WHAT TO WORK ON:
Across the records below, how many lines include the string "asection"? Respond with the number only.

(Source texts of formatted documents)
*** Block opens ***

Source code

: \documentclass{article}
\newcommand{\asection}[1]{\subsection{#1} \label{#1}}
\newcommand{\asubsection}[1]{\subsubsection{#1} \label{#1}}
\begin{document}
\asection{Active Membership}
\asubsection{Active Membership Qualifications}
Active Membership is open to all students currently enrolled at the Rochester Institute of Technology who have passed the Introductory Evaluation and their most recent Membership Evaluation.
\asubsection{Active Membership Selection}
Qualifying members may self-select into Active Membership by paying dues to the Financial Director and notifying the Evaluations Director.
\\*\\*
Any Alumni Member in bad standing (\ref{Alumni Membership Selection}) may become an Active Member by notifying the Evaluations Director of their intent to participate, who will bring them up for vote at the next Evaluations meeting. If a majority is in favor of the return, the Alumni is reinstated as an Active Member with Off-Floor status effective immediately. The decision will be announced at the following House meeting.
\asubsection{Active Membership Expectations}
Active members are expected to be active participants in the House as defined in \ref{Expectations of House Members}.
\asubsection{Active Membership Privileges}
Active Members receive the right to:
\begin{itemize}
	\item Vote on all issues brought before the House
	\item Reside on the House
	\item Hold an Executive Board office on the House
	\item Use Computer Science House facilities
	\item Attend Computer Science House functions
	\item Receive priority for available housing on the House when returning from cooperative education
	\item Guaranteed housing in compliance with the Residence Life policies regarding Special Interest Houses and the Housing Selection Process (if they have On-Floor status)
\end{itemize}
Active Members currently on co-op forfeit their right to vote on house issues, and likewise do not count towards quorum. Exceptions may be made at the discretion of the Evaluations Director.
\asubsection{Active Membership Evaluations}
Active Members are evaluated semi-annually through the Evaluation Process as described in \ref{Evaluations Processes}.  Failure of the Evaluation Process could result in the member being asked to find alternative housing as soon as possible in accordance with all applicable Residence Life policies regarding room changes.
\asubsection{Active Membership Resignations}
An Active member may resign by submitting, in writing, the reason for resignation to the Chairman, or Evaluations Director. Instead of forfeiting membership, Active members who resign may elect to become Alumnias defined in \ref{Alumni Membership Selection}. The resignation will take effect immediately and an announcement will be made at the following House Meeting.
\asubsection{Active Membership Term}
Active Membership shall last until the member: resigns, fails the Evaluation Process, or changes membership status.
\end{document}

*** Block closes ***

EXERCISE ANSWER:
2